Revised estimate: Diff review time adjusted from “10 s/item” to “30 s (routine) / 90 s (deep review).” Impact on staffing: 0.3 FTE → 0.5 FTE. Not a collapse, but an honest correction.
Final honest table
| Dimension | Original design | After all corrections |
|---|---|---|
| SPC cold start | Not addressed | Dual thresholds in parallel, robust to 4x drift |
| Sensitive-tool interception | Keyword scan (30-50% FP) | Execution-time only (zero FP) |
| Diff review time | 10 s | 30-90 s (0.3 → 0.5 FTE) |
| Engineering cost | 2 engineer-months | 3.5 engineer-months |
| LLM dependency in control layers | None | None (verifiable, deterministic code throughout) |
What remains are business decisions: accept “high risk = human”? accept “semantic traps caught by sampling, not prevention”? accept 30–90 second diff review cycles? These questions have no engineering answers — but the engineering baseline for answering them is now measurable.

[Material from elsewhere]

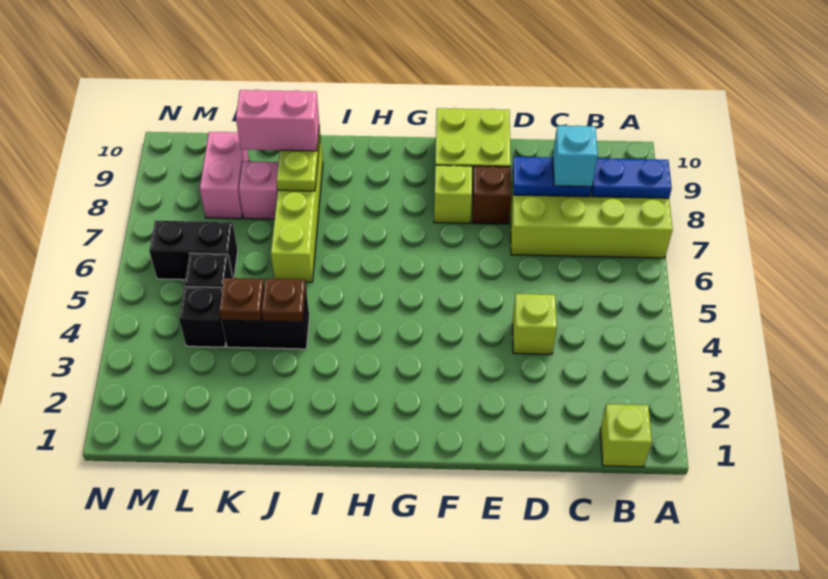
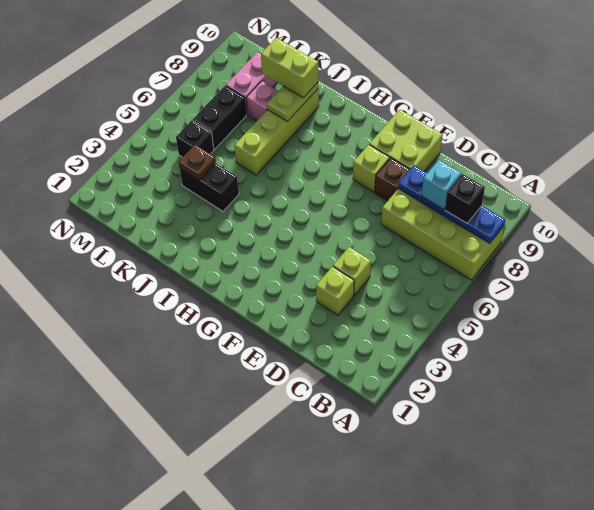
lime brick B1 level 1 -> lime brick D3 level 1
brown plate J4 level 2 -> none
pink brick J9:K9 level 3 -> lime brick J9:K9 level 3
black brick L4 level 1 -> black brick B8 level 3
black brick L6:M6 level 1 -> black brick L6:L7 level 1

“Don’t judge correctness. Judge risk.” — this isn’t a smarter architecture. It’s a more honest one. It doesn’t claim to solve what it can’t solve. It just makes the remaining manual work cheaper, faster, and less error-prone.
And after five rounds of measurement, falsification, self-correction, and reconstruction — that’s as far as engineering can go. The rest is a business decision.